Tally up the lines in the material where the word "female" appears, then give the total and nothing else.
==== Exercise data ====
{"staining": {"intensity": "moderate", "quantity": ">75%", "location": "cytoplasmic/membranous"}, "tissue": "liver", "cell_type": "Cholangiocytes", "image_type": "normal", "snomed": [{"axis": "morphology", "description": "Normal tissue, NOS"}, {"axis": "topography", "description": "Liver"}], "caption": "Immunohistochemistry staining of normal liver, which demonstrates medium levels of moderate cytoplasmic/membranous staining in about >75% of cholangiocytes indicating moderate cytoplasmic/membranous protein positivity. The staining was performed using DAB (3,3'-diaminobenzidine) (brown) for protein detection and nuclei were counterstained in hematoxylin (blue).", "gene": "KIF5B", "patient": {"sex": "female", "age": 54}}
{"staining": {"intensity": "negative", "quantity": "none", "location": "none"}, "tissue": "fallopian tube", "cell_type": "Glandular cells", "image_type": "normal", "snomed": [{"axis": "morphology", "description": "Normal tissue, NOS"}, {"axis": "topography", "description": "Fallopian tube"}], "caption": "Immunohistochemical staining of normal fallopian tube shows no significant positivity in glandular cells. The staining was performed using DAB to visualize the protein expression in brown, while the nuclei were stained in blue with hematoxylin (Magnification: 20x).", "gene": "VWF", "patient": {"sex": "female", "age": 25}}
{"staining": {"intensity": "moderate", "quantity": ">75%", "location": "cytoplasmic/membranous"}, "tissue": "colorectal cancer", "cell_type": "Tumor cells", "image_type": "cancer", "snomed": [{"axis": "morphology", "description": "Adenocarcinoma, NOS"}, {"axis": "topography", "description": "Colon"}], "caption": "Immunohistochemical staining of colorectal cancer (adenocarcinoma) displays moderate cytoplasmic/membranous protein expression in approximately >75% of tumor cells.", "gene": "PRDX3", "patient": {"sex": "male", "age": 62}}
====
• Answer:
2